If you have a garden, or a yard, or a rooftop, or any secure exterior space measuring five square metres that could offer a home to five hives, Steve wants to hear from you. He would require access once a week during the Summer to tend the hives and pay rent to you in jars of delicious honey. Be assured, his bees are carniolans - a gentle species that will not cause a hazard.
I invited Steve over to Spitalfields last Sunday to take a look at my garden in the hope it might be suitable for beehives, but unfortunately he says there is not enough sunlight. So I am hoping that there are some other people in the neighbourhood that can help out instead.

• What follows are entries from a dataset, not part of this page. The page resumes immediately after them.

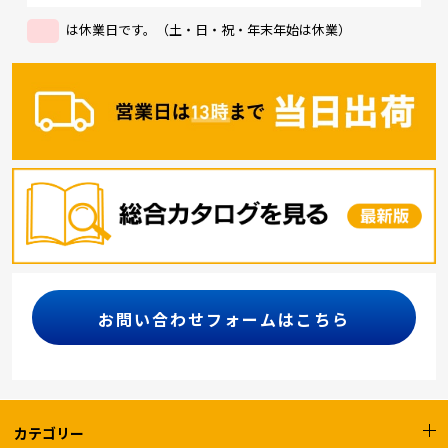
は休業日です。（土・日・祝・年末年始は休業）
お問い合わせフォームはこちら
カテゴリー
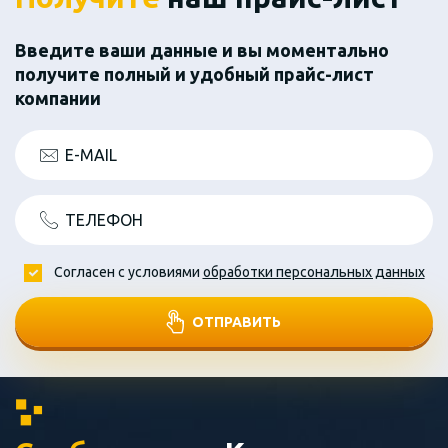
Введите ваши данные и вы моментально
получите полный и удобный прайс-лист
компании
E-MAIL
ТЕЛЕФОН
Согласен с условиями
обработки персональных данных
ОТПРАВИТЬ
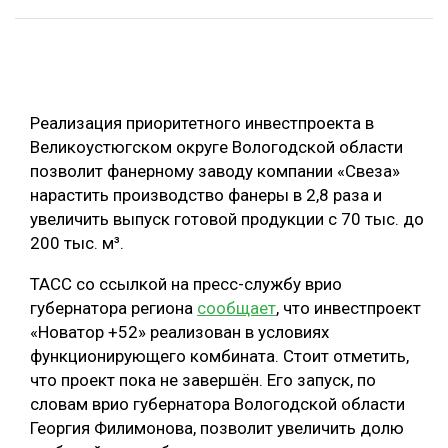
ОБРАБОТКА ДРЕВЕСИНЫ
ЦИФРОВАЯ СРЕДА
РУБРИКИ
БИОЭНЕРГЕТИКА
Реализация приоритетного инвестпроекта в
ТЕМАТИЧЕСКИЕ ПРОЕКТЫ
ЛЕСОВОССТАНОВЛЕНИЕ И ЗАЩИТА
Великоустюгском округе Вологодской области
позволит фанерному заводу компании «Свеза»
ЛОГИСТИКА
ПОДБОРКИ СТАТЕЙ
нарастить производство фанеры в 2,8 раза и
ПРОИЗВОДСТВО ДРЕВЕСНЫХ ПЛИТ
увеличить выпуск готовой продукции с 70 тыс. до
200 тыс. м³.
ЦБП
ТАСС со ссылкой на пресс-службу врио
КОМПЛЕКСНАЯ ПЕРЕРАБОТКА
губернатора региона
сообщает
, что инвестпроект
«Новатор +52» реализован в условиях
ЛЕСОПИЛЕНИЕ
функционирующего комбината. Стоит отметить,
ДЕРЕВЯННОЕ ДОМОСТРОЕНИЕ
что проект пока не завершён. Его запуск, по
словам врио губернатора Вологодской области
БЕЗОПАСНОЕ ПРОИЗВОДСТВО
Георгия Филимонова, позволит увеличить долю
СОРТИРОВКА ДРЕВЕСИНЫ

Steve has been producing London honey for years and he says the vegetation and green spaces here make it ideal for bees. Some readers may remember him selling his honey in the Spitalfields Market in the past. Steve runs the London Honey Company and currently has hives placed on the roof of Fortnum & Mason (to whom he is the official beekeeper), at the Barnes Wetland Centre, on a roof in Tooley St and on barges by Tower Bridge. London honey is prized for its complexity of taste and honey from each borough is inflected with different qualities, Piccadilly honey has a hint of lime while Tower Bridge honey has a whiff of toffee. I want Steve to place hives here in the neighbourhood so I can discover the unique flavour of Spitalfields honey.